EXERCISE:
Answer these questions using the passage about Bill Clinton and Obama below:
1. What was Bill Clinton urging Hillary to do a year before the last election?
2. Where was the meeting that two attendees described?
3. Who convinced the president that he needed Bill Clinton's mojo?

SOURCE PASSAGE:

+-------+

Bill Clinton’s animosity toward Obama is legendary. A year before the last election, he was urging Hillary to challenge the sitting president for the nomination — a move she rejected.

According to two people who attended that meeting in Chappaqua, Bill Clinton then went on a rant against Obama.

“I’ve heard more from Bush, asking for my advice, than I’ve heard from Obama,” my sources quoted Clinton as saying. “I have no relationship with the president — none whatsoever. Obama doesn’t know how to be president. He doesn’t know how the world works. He’s incompetent. He’s an amateur!”

For his part, Obama wasn’t interested in Bill Clinton upstaging him during the presidential campaign. He resisted giving him any role at the convention.

But as last summer wore on, and Democrat enthusiasm waned, chief political strategist David Axelrod convinced the president that he needed Bill Clinton’s mojo.

+-------+

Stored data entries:
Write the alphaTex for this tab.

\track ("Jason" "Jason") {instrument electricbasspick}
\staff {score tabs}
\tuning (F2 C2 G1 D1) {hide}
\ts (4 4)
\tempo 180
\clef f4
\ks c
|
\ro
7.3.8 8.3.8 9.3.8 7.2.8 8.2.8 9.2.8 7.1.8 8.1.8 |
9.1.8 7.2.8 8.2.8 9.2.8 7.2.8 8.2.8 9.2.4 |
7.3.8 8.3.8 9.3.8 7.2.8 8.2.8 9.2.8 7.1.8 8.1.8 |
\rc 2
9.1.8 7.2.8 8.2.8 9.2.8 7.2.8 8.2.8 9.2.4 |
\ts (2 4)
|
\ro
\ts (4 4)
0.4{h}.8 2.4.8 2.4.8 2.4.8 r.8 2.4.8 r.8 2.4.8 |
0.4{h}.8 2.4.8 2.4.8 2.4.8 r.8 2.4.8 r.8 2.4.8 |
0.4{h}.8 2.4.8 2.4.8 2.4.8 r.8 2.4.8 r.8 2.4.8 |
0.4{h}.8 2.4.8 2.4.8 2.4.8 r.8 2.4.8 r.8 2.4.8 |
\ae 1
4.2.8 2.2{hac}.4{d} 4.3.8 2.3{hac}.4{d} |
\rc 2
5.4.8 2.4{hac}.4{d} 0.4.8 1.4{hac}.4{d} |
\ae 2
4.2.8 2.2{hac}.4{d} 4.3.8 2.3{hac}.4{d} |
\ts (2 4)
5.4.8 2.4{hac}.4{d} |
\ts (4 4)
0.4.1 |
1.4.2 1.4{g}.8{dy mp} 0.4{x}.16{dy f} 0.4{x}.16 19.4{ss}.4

+-------+

THE ANSWER:
1. He was urging her to challenge the sitting president for the nomination, a move she rejected.
2. Chappaqua.
3. David Axelrod, the chief political strategist.